*How to complete this task*
Pick out the lines below with "Dancing" and list them.

===== Exercise inputs

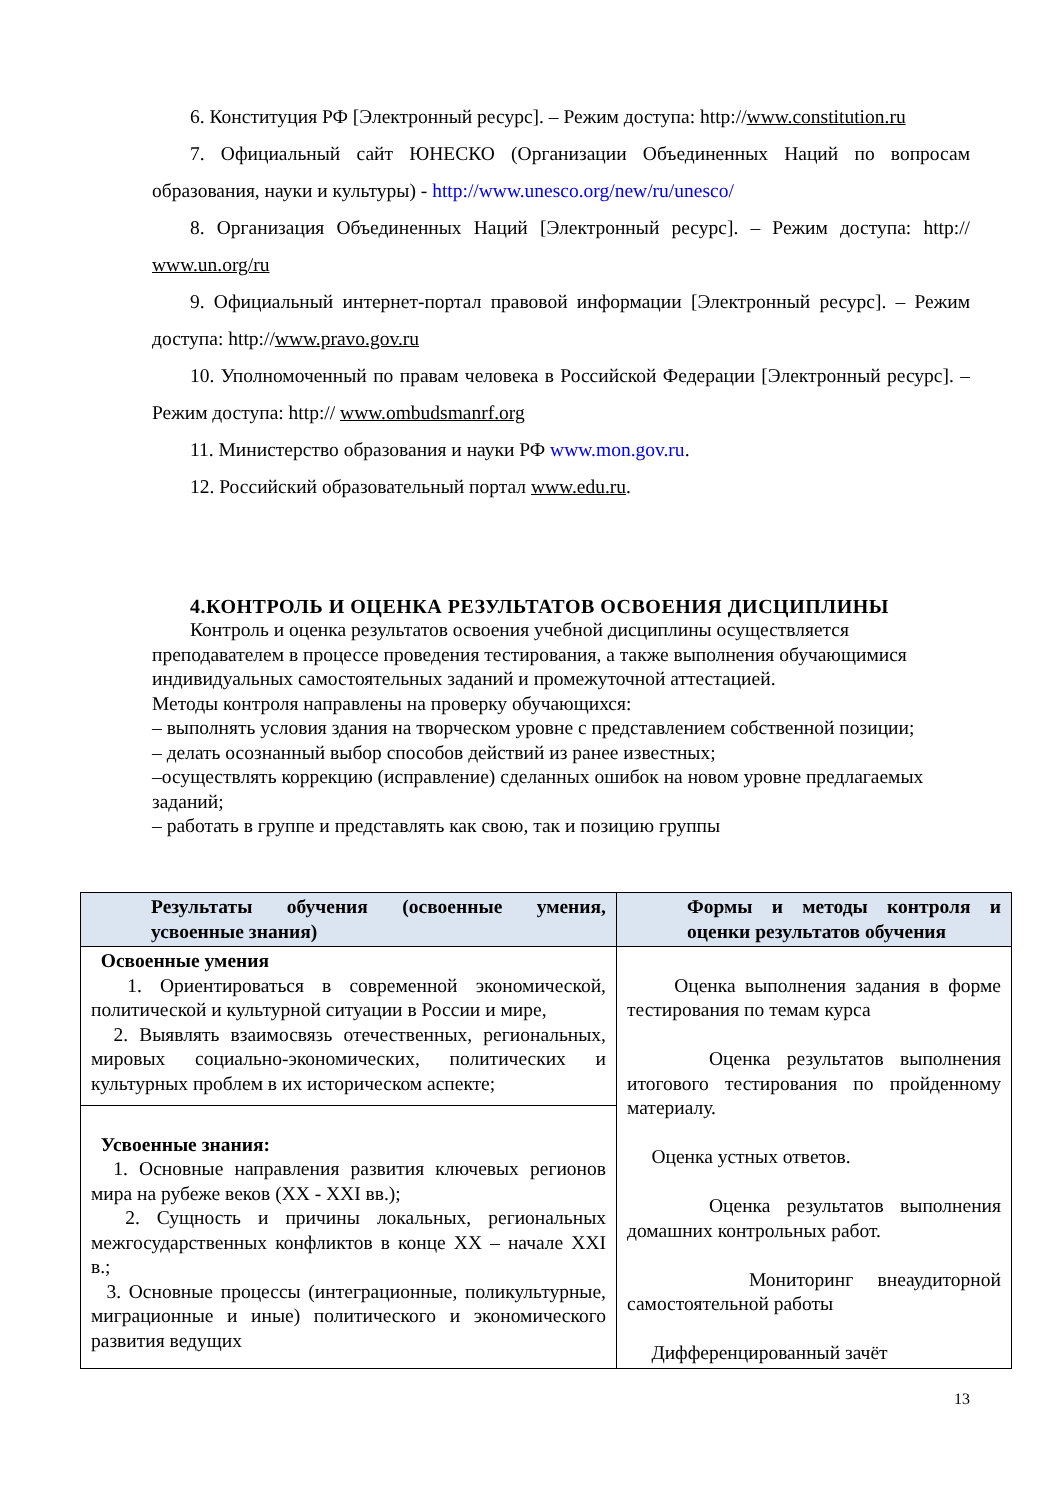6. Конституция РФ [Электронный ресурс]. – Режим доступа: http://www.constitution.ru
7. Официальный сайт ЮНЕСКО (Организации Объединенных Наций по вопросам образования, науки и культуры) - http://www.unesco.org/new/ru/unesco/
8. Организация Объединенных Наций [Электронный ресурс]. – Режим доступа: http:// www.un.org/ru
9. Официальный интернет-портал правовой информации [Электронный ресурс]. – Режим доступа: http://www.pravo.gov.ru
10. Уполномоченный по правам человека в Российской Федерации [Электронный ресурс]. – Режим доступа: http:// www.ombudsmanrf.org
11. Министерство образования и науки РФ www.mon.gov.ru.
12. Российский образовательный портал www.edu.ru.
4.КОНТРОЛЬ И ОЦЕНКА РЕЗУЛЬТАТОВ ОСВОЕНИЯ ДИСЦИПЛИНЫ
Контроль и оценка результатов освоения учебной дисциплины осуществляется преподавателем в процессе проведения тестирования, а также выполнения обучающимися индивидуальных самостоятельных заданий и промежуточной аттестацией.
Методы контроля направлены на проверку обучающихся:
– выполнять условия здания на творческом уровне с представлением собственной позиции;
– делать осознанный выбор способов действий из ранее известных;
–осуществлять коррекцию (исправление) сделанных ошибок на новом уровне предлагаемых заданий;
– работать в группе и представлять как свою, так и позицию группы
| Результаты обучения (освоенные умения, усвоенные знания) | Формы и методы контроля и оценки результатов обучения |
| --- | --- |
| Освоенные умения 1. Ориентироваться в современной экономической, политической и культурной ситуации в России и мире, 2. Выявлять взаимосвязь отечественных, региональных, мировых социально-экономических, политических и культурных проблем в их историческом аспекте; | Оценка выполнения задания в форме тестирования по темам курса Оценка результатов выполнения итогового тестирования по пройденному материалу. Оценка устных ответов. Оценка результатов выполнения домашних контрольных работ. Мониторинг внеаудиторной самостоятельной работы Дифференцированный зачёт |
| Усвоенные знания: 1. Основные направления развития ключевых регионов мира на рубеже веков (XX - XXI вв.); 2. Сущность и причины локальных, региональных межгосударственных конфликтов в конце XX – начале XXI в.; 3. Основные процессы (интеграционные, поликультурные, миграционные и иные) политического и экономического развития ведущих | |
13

==========
===== Exercise inputs

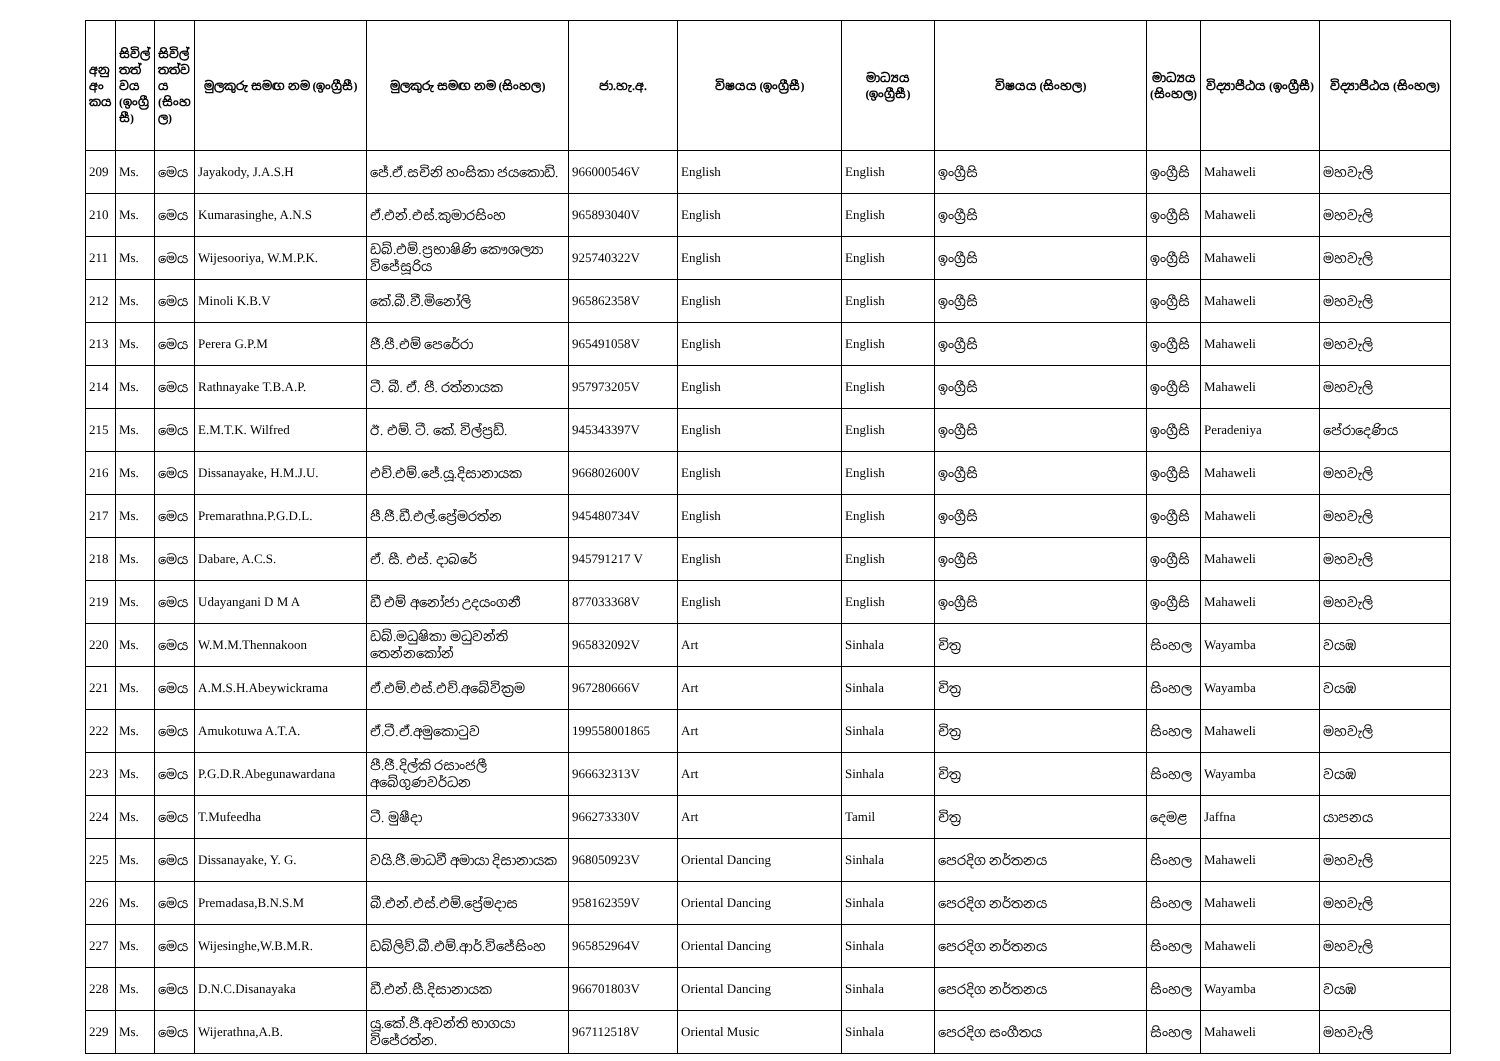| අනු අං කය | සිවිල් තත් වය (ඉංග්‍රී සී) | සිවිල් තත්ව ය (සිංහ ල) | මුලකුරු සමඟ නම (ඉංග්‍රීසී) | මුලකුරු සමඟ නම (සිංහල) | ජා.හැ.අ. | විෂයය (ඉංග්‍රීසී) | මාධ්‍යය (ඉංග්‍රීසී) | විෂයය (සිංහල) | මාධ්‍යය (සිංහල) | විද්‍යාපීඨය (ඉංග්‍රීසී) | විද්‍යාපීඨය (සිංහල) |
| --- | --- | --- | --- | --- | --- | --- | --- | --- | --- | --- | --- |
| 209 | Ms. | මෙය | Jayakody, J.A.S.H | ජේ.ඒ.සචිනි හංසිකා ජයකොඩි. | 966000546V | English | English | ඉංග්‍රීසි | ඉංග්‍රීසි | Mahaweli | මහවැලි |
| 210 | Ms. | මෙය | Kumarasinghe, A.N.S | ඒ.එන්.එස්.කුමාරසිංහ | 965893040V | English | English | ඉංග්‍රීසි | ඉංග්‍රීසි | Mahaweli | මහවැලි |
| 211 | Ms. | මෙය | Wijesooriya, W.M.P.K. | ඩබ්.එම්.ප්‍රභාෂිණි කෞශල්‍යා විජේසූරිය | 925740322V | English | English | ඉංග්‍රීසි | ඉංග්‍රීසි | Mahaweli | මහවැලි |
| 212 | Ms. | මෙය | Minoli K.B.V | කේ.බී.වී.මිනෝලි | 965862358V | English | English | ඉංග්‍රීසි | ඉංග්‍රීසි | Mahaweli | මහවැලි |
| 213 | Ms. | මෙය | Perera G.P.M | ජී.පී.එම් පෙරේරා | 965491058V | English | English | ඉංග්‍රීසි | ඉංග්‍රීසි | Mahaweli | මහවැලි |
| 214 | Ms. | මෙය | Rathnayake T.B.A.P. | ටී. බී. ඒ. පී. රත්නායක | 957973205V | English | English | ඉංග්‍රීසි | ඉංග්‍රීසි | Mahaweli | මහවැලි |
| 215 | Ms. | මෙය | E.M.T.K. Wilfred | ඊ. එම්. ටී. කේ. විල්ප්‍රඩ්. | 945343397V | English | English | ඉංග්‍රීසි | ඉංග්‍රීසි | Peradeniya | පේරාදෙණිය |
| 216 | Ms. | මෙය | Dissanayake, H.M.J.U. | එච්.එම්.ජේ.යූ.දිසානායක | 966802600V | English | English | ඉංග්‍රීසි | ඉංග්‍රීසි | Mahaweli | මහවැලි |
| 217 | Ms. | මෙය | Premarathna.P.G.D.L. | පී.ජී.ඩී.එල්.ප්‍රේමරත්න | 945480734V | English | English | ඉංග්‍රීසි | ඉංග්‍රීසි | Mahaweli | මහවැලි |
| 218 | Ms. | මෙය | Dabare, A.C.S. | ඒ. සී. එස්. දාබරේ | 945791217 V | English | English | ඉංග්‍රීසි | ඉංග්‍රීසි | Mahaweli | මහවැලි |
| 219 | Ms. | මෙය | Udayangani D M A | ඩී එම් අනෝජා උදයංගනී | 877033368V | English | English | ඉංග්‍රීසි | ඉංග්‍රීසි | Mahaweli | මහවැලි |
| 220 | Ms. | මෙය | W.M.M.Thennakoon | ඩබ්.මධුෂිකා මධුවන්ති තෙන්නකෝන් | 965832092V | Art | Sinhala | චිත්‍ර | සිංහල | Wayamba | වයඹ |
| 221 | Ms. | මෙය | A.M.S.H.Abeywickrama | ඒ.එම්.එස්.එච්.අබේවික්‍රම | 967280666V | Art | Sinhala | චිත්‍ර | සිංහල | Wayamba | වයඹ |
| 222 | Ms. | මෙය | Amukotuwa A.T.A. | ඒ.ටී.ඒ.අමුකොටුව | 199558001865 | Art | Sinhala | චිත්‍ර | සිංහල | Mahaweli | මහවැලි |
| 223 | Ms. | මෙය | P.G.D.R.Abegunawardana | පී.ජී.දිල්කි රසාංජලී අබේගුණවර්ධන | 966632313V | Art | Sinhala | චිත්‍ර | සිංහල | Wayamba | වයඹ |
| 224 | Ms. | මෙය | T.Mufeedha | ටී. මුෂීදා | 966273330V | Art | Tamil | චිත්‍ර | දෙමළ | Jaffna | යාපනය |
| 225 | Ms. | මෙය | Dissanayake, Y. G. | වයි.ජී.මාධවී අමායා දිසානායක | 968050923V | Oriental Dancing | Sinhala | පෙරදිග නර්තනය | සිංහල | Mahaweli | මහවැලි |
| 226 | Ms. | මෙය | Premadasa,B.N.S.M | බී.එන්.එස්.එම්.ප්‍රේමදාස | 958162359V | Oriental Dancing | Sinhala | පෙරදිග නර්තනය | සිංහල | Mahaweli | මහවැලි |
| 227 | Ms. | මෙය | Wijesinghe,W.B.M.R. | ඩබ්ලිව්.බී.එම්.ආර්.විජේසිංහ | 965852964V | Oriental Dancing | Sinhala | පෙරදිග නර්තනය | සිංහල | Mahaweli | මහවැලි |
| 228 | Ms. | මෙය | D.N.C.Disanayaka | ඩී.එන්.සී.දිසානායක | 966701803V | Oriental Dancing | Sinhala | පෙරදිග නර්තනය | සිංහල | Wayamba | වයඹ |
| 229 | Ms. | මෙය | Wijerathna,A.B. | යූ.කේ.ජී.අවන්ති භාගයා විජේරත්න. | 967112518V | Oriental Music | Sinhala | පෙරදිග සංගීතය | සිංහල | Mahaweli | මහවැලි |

==========

*Output for this exercise*
| 225 | Ms. | මෙය | Dissanayake, Y. G. | වයි.ජී.මාධවී අමායා දිසානායක | 968050923V | Oriental Dancing | Sinhala | පෙරදිග නර්තනය | සිංහල | Mahaweli | මහවැලි |
| 226 | Ms. | මෙය | Premadasa,B.N.S.M | බී.එන්.එස්.එම්.ප්‍රේමදාස | 958162359V | Oriental Dancing | Sinhala | පෙරදිග නර්තනය | සිංහල | Mahaweli | මහවැලි |
| 227 | Ms. | මෙය | Wijesinghe,W.B.M.R. | ඩබ්ලිව්.බී.එම්.ආර්.විජේසිංහ | 965852964V | Oriental Dancing | Sinhala | පෙරදිග නර්තනය | සිංහල | Mahaweli | මහවැලි |
| 228 | Ms. | මෙය | D.N.C.Disanayaka | ඩී.එන්.සී.දිසානායක | 966701803V | Oriental Dancing | Sinhala | පෙරදිග නර්තනය | සිංහල | Wayamba | වයඹ |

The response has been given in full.